On July 14, 2021, the Governing Council of the European Central Bank (ECB) announced that it would start a 24-month long investigation phase of a project to implement a Central Bank digital currency (CBDC), a digital euro. The investigation phase will explore the possible functional design of a digital euro, the cases in which it would be used, changes to the European Union legislative framework that would be needed to adopt the digital euro, and the prospective impact of the digital euro on the market. The investigation will also seek to define a business model for supervised intermediaries within the digital euro ecosystem. During the investigation phase, the joint technical work of the ECB and the European Commission regarding a broad range of policy, legal, and technical questions stemming from a possible digital euro will be intensified. Learnings from the experimentation work performed by the ECB and the euro-area national central banks from September 2020 until June 2021 will be taken into account in the investigation phase. A digital euro would complement cash and not replace it. However, no final decision on whether to issue a digital euro has been made.
Background on Central Bank Digital Currencies
There is no official definition of a CBDC. The Bank for International Settlement (BIS) defines it as a “digital form of central bank money that is different from balances in traditional reserve or settlement accounts.” Generally, CBDCs have the following three characteristics. They are
- electronic money issued by the central bank,
- denominated in the national unit of account, and
- a liability of the central bank.
A 2021 survey of 65 central banks conducted by the BIS found that 86% of the survey participants were actively researching the benefits and drawbacks of CBDCs, with 60% conducting experiments or proofs-of-concept and 14% moving forward to development and pilot projects. The Central Bank of The Bahamas was the first central bank worldwide to launch a retail CBDC, the Electronic Bahamian Dollar (“Sand Dollar”), on October 20, 2020.

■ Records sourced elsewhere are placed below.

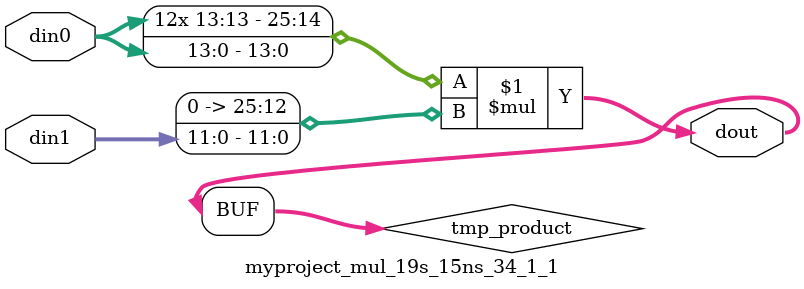
<source format=v>

`timescale 1 ns / 1 ps

 module myproject_mul_19s_15ns_34_1_1(din0, din1, dout);
parameter ID = 1;
parameter NUM_STAGE = 0;
parameter din0_WIDTH = 14;
parameter din1_WIDTH = 12;
parameter dout_WIDTH = 26;

input [din0_WIDTH - 1 : 0] din0; 
input [din1_WIDTH - 1 : 0] din1; 
output [dout_WIDTH - 1 : 0] dout;

wire signed [dout_WIDTH - 1 : 0] tmp_product;


























assign tmp_product = $signed(din0) * $signed({1'b0, din1});









assign dout = tmp_product;





















endmodule

</source>
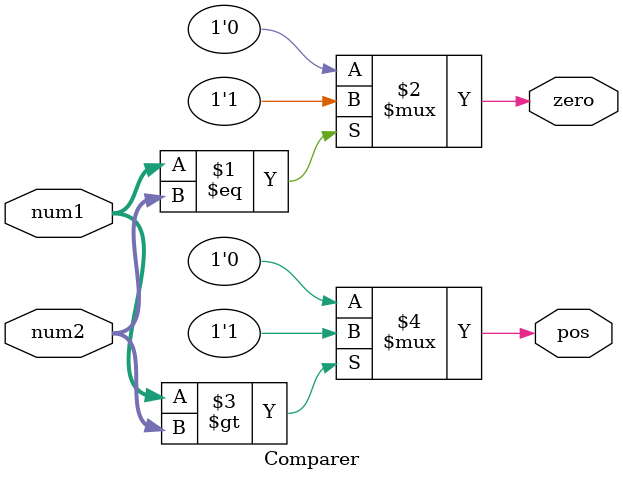
<source format=v>

module Comparer(num1, num2, zero, pos);
    input signed [31:0] num1;
	input signed [31:0] num2;
	output zero;
	output pos;
	
	assign zero = (num1 == num2) ? 1'b1:1'b0;
	assign pos = (num1 > num2 ) ? 1'b1:1'b0;

endmodule
</source>
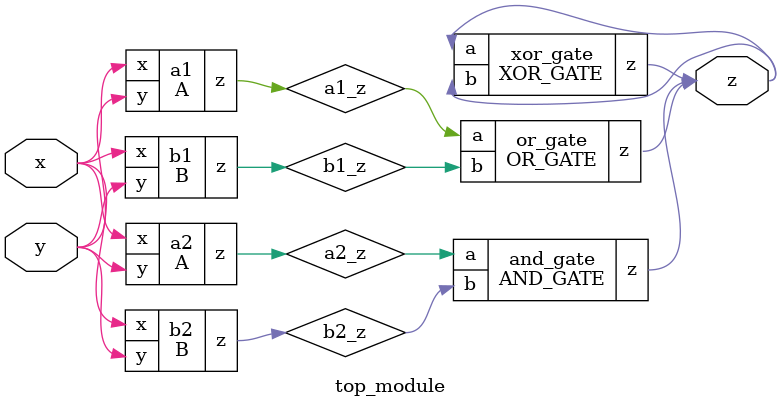
<source format=sv>
module A (
    input x,
    input y,
    output z
);

    assign z = (x ^ y) & x;
    
endmodule
module B (
    input x,
    input y,
    output z
);

    reg z;
    
    always @(x or y) begin
        case ({x, y})
            2'b00: z = 1;
            2'b01: z = 0;
            2'b10: z = 0;
            2'b11: z = 1;
        endcase
    end
    
    assign z = z;
    
endmodule
module OR_GATE (
    input a,
    input b,
    output z
);

    assign z = a | b;
    
endmodule
module AND_GATE (
    input a,
    input b,
    output z
);

    assign z = a & b;
    
endmodule
module XOR_GATE (
    input a,
    input b,
    output z
);

    assign z = a ^ b;
    
endmodule
module top_module (
    input x,
    input y,
    output z
);

    wire a1_z, a2_z, b1_z, b2_z;
    
    A a1 (
        .x(x),
        .y(y),
        .z(a1_z)
    );
    
    A a2 (
        .x(x),
        .y(y),
        .z(a2_z)
    );
    
    B b1 (
        .x(x),
        .y(y),
        .z(b1_z)
    );
    
    B b2 (
        .x(x),
        .y(y),
        .z(b2_z)
    );
    
    OR_GATE or_gate (
        .a(a1_z),
        .b(b1_z),
        .z(z)
    );
    
    AND_GATE and_gate (
        .a(a2_z),
        .b(b2_z),
        .z(z)
    );
    
    XOR_GATE xor_gate (
        .a(z),
        .b(z),
        .z(z)
    );
    
endmodule

</source>
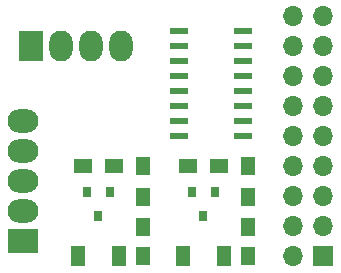
<source format=gbr>
%TF.GenerationSoftware,KiCad,Pcbnew,4.0.7*%
%TF.CreationDate,2018-08-19T23:23:26+02:00*%
%TF.ProjectId,HB-UNI-644-S4-A4,48422D554E492D3634342D53342D4134,2.0*%
%TF.FileFunction,Soldermask,Top*%
%FSLAX46Y46*%
G04 Gerber Fmt 4.6, Leading zero omitted, Abs format (unit mm)*
G04 Created by KiCad (PCBNEW 4.0.7) date 08/19/18 23:23:26*
%MOMM*%
%LPD*%
G01*
G04 APERTURE LIST*
%ADD10C,0.100000*%
%ADD11R,1.700000X1.700000*%
%ADD12O,1.700000X1.700000*%
%ADD13R,1.250000X1.500000*%
%ADD14R,1.300000X1.700000*%
%ADD15R,2.000000X2.600000*%
%ADD16O,2.000000X2.600000*%
%ADD17R,2.600000X2.000000*%
%ADD18O,2.600000X2.000000*%
%ADD19R,0.800000X0.900000*%
%ADD20R,1.300000X1.500000*%
%ADD21R,1.500000X1.300000*%
%ADD22R,1.500000X0.600000*%
G04 APERTURE END LIST*
D10*
D11*
X118110000Y-104140000D03*
D12*
X115570000Y-104140000D03*
X118110000Y-101600000D03*
X115570000Y-101600000D03*
X118110000Y-99060000D03*
X115570000Y-99060000D03*
X118110000Y-96520000D03*
X115570000Y-96520000D03*
X118110000Y-93980000D03*
X115570000Y-93980000D03*
X118110000Y-91440000D03*
X115570000Y-91440000D03*
X118110000Y-88900000D03*
X115570000Y-88900000D03*
X118110000Y-86360000D03*
X115570000Y-86360000D03*
X118110000Y-83820000D03*
X115570000Y-83820000D03*
D13*
X102870000Y-104120000D03*
X102870000Y-101620000D03*
X111760000Y-104120000D03*
X111760000Y-101620000D03*
D14*
X100810000Y-104140000D03*
X97310000Y-104140000D03*
X109700000Y-104140000D03*
X106200000Y-104140000D03*
D15*
X93345000Y-86360000D03*
D16*
X95885000Y-86360000D03*
X98425000Y-86360000D03*
X100965000Y-86360000D03*
D17*
X92710000Y-102870000D03*
D18*
X92710000Y-100330000D03*
X92710000Y-97790000D03*
X92710000Y-95250000D03*
X92710000Y-92710000D03*
D19*
X100010000Y-98695000D03*
X98110000Y-98695000D03*
X99060000Y-100695000D03*
X108900000Y-98695000D03*
X107000000Y-98695000D03*
X107950000Y-100695000D03*
D20*
X102870000Y-96440000D03*
X102870000Y-99140000D03*
X111760000Y-96440000D03*
X111760000Y-99140000D03*
D21*
X97710000Y-96520000D03*
X100410000Y-96520000D03*
X106600000Y-96520000D03*
X109300000Y-96520000D03*
D22*
X111285000Y-93980000D03*
X111285000Y-92710000D03*
X111285000Y-91440000D03*
X111285000Y-90170000D03*
X111285000Y-88900000D03*
X111285000Y-87630000D03*
X111285000Y-86360000D03*
X111285000Y-85090000D03*
X105885000Y-85090000D03*
X105885000Y-86360000D03*
X105885000Y-87630000D03*
X105885000Y-88900000D03*
X105885000Y-90170000D03*
X105885000Y-91440000D03*
X105885000Y-92710000D03*
X105885000Y-93980000D03*
M02*

</source>
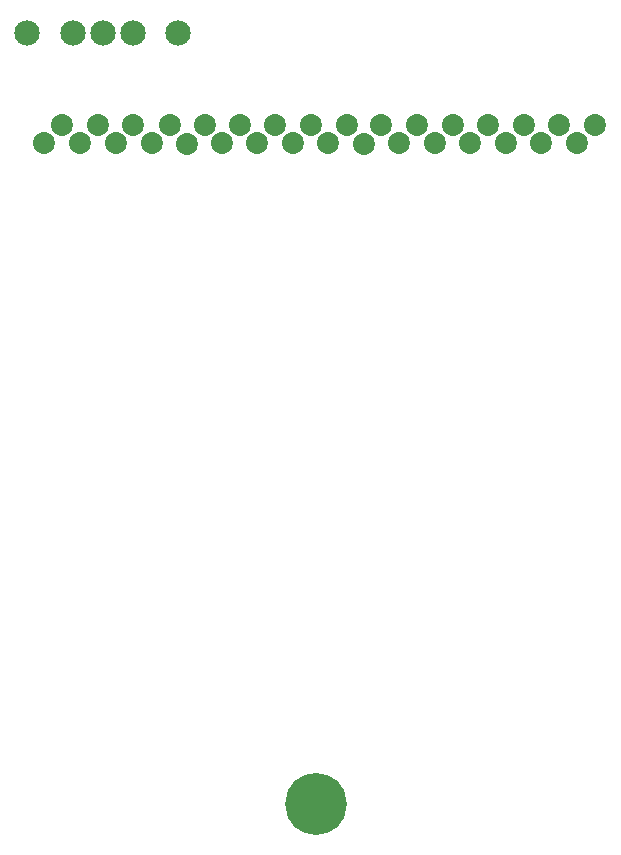
<source format=gbr>
%TF.GenerationSoftware,KiCad,Pcbnew,(6.0.2)*%
%TF.CreationDate,2022-09-16T18:12:16-05:00*%
%TF.ProjectId,REF1347,52454631-3334-4372-9e6b-696361645f70,rev?*%
%TF.SameCoordinates,Original*%
%TF.FileFunction,Soldermask,Bot*%
%TF.FilePolarity,Negative*%
%FSLAX46Y46*%
G04 Gerber Fmt 4.6, Leading zero omitted, Abs format (unit mm)*
G04 Created by KiCad (PCBNEW (6.0.2)) date 2022-09-16 18:12:16*
%MOMM*%
%LPD*%
G01*
G04 APERTURE LIST*
%ADD10C,5.240000*%
%ADD11C,1.860000*%
%ADD12C,2.140000*%
G04 APERTURE END LIST*
D10*
%TO.C,REF\u002A\u002A*%
X149429000Y-131234000D03*
%TD*%
D11*
%TO.C,J2*%
X173045000Y-73768000D03*
X171498500Y-75276000D03*
X170030100Y-73767900D03*
X168482000Y-75274000D03*
X167012000Y-73768000D03*
X165466000Y-75276000D03*
X163997600Y-73767900D03*
X162448000Y-75275000D03*
X161022000Y-73769000D03*
X159473200Y-75276000D03*
X157965100Y-73767900D03*
X156413000Y-75276000D03*
X154948800Y-73767900D03*
X153450000Y-75352000D03*
X152013000Y-73767000D03*
X150462000Y-75277000D03*
X148992000Y-73768000D03*
X147447000Y-75275000D03*
X145978000Y-73769000D03*
X144430000Y-75277000D03*
X142962000Y-73767000D03*
X141417000Y-75275000D03*
X139984000Y-73766000D03*
X138481000Y-75361000D03*
X137049000Y-73771000D03*
X135498000Y-75274000D03*
X133953000Y-73769000D03*
X132446000Y-75276000D03*
X130939000Y-73769000D03*
X129432000Y-75284000D03*
X127917000Y-73769000D03*
X126413500Y-75276000D03*
%TD*%
D12*
%TO.C,J3*%
X128824000Y-65999000D03*
X131368000Y-66000000D03*
X133909000Y-65998000D03*
X124984000Y-66008000D03*
X137756000Y-66005000D03*
%TD*%
M02*

</source>
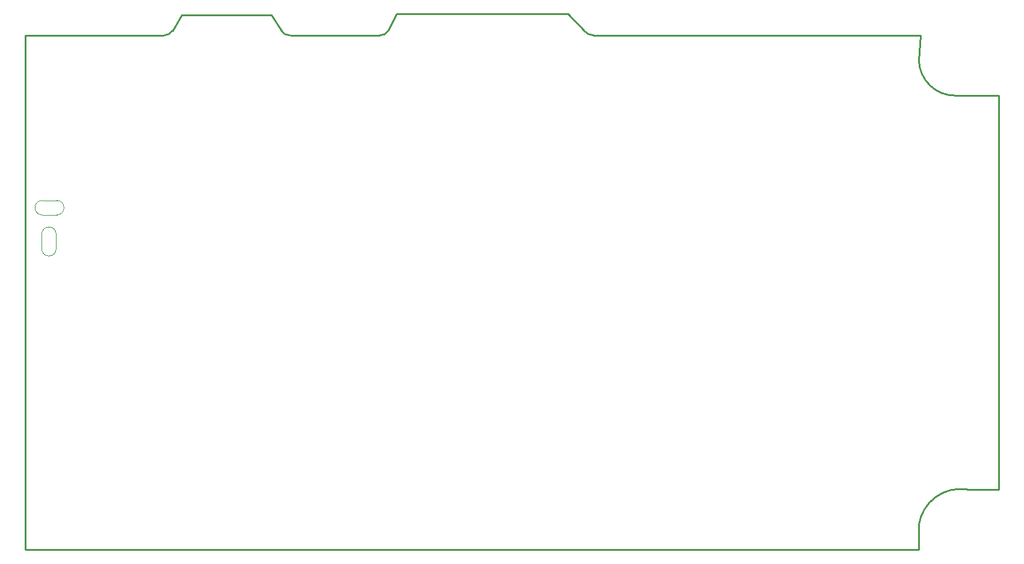
<source format=gm1>
G04 #@! TF.GenerationSoftware,KiCad,Pcbnew,8.0.1*
G04 #@! TF.CreationDate,2024-04-29T13:46:07+02:00*
G04 #@! TF.ProjectId,spider2,73706964-6572-4322-9e6b-696361645f70,rev?*
G04 #@! TF.SameCoordinates,Original*
G04 #@! TF.FileFunction,Profile,NP*
%FSLAX46Y46*%
G04 Gerber Fmt 4.6, Leading zero omitted, Abs format (unit mm)*
G04 Created by KiCad (PCBNEW 8.0.1) date 2024-04-29 13:46:07*
%MOMM*%
%LPD*%
G01*
G04 APERTURE LIST*
G04 #@! TA.AperFunction,Profile*
%ADD10C,0.254000*%
G04 #@! TD*
G04 #@! TA.AperFunction,Profile*
%ADD11C,0.100000*%
G04 #@! TD*
G04 APERTURE END LIST*
D10*
X188734215Y-29941118D02*
X189900000Y-27600000D01*
X268644600Y-39091600D02*
G75*
G02*
X263394600Y-34091600I-125000J5125000D01*
G01*
X172275000Y-27761600D02*
X173690001Y-29939998D01*
X188734215Y-29941118D02*
G75*
G02*
X187470000Y-30610004I-1190015J720018D01*
G01*
X174954216Y-30608880D02*
X187470000Y-30610000D01*
X263394600Y-103091600D02*
X263394600Y-99591600D01*
D11*
X143092894Y-54857106D02*
X143092894Y-54900000D01*
X143092894Y-54900000D02*
G75*
G02*
X142092894Y-55899994I-999994J0D01*
G01*
D10*
X270144600Y-94591600D02*
X274644600Y-94591600D01*
X158389543Y-29920607D02*
G75*
G02*
X157125326Y-30589524I-1190043J720007D01*
G01*
D11*
X139007106Y-54857106D02*
X139007106Y-54900000D01*
D10*
X158389543Y-29920607D02*
X159675000Y-27761600D01*
D11*
X140007106Y-55900000D02*
G75*
G02*
X139007100Y-54900000I-6J1000000D01*
G01*
D10*
X137644600Y-103091600D02*
X263394600Y-103091600D01*
X274644600Y-94591600D02*
X274644600Y-39091600D01*
D11*
X139007106Y-54857106D02*
G75*
G02*
X140007106Y-53857106I999994J6D01*
G01*
D10*
X217579797Y-30584101D02*
G75*
G02*
X216293038Y-29959722I26103J1691901D01*
G01*
D11*
X139949999Y-58607107D02*
G75*
G02*
X140949999Y-57607099I1000001J7D01*
G01*
D10*
X137644600Y-30591600D02*
X157125328Y-30589489D01*
D11*
X139949999Y-60692895D02*
X139949999Y-58607107D01*
X140949999Y-61692895D02*
G75*
G02*
X139950005Y-60692895I1J999995D01*
G01*
D10*
X174954216Y-30608880D02*
G75*
G02*
X173690001Y-29939998I-74216J1388880D01*
G01*
X263394600Y-99591600D02*
G75*
G02*
X270144601Y-94591600I5875000J-875000D01*
G01*
D11*
X140992893Y-57607107D02*
X140949999Y-57607107D01*
D10*
X217579797Y-30584101D02*
X263644600Y-30591600D01*
X159675000Y-27761600D02*
X172275000Y-27761600D01*
X137644600Y-30591600D02*
X137644600Y-103091600D01*
X189900000Y-27600000D02*
X213975000Y-27600000D01*
X263644600Y-30591600D02*
X263394600Y-34091600D01*
D11*
X141992893Y-60692895D02*
X141992893Y-58607107D01*
X141992893Y-60692895D02*
G75*
G02*
X140992893Y-61692893I-999993J-5D01*
G01*
X142092894Y-55900000D02*
X140007106Y-55900000D01*
X140992893Y-61692895D02*
X140949999Y-61692895D01*
X142092894Y-53857106D02*
X140007106Y-53857106D01*
X142092894Y-53857106D02*
G75*
G02*
X143092894Y-54857106I6J-999994D01*
G01*
D10*
X268644600Y-39091600D02*
X274644600Y-39091600D01*
D11*
X140992893Y-57607107D02*
G75*
G02*
X141992893Y-58607107I7J-999993D01*
G01*
D10*
X213975000Y-27600000D02*
X216293008Y-29959747D01*
M02*

</source>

Digital Euro Project Timeline
In October 2020, the Eurosystem High-Level Task Force published its report on a digital euro. It defined a digital euro as “a liability of the Eurosystem recorded in digital form as a complement to cash and central bank deposits” for use in retail transactions available to the general public. The report identified four possible scenarios that would require the issuance of a digital euro: an increased demand for electronic payments in the euro area, a significant decline in the use of cash as a means of payment, the launch of global private means of payment that might raise regulatory concerns and pose risks, and a broad take-up of CBDCs issued by foreign central banks (digital dollarization). In April 2021, the ECB published a public consultation report. The investigation phase started on July 14, 2021, and will last 24 months. A final decision on whether to issue a digital euro will be made after the conclusion of the investigation phase. European policymakers, citizens, merchants, and the payments industry will be involved in the discussion.